**TO-DO ITEM**
Except for the pictures, retype the records that follow exactly.

^^^^

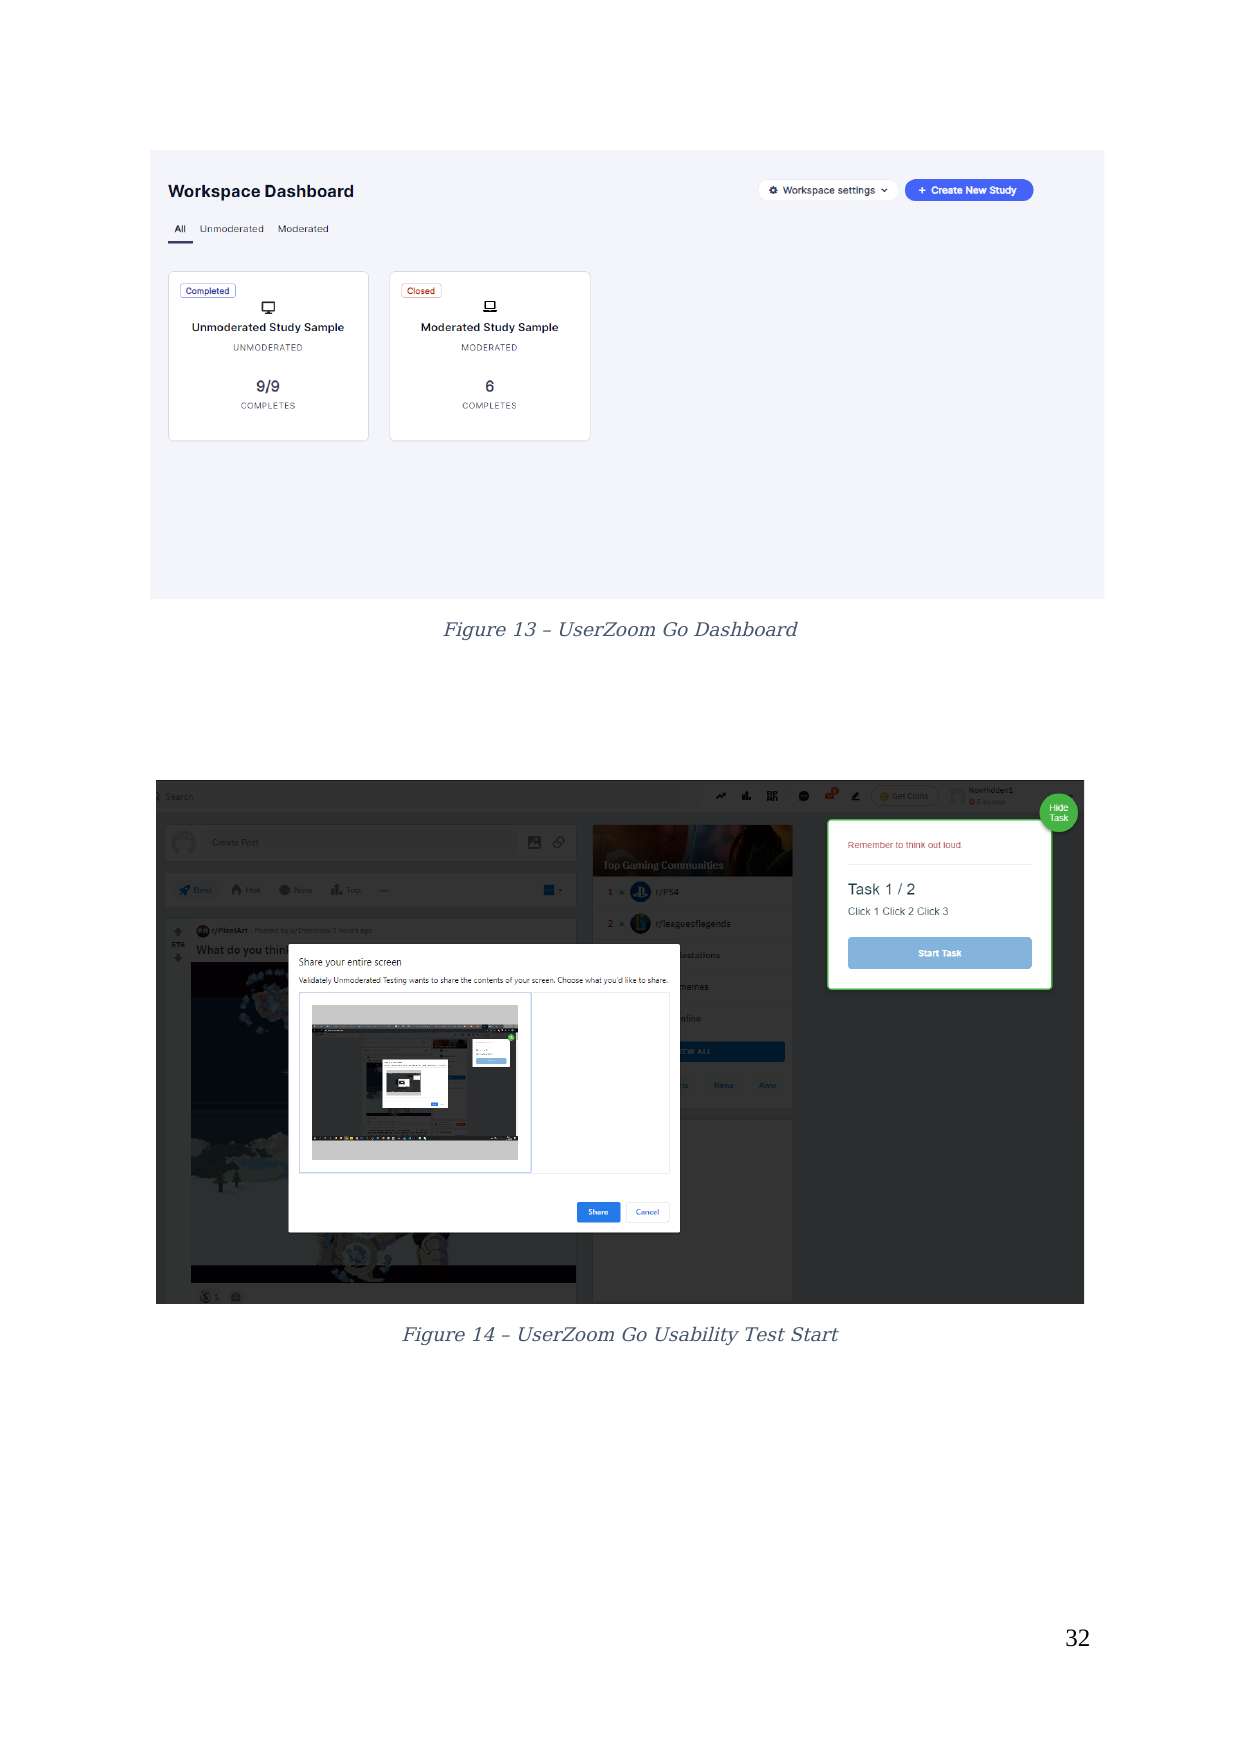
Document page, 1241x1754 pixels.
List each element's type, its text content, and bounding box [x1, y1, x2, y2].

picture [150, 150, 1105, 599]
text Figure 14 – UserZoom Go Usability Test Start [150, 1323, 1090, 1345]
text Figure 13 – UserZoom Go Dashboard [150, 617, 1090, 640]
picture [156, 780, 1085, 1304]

^^^^

**RESULT OF THE EXERCISE**
Document page, 1241x1754 pixels.
List each element's type, its text content, and bounding box [x1, y1, x2, y2].

picture [150, 150, 1105, 599]
text Figure 14 – UserZoom Go Usability Test Start [150, 1323, 1090, 1345]
text Figure 13 – UserZoom Go Dashboard [150, 617, 1090, 640]
picture [156, 780, 1085, 1304]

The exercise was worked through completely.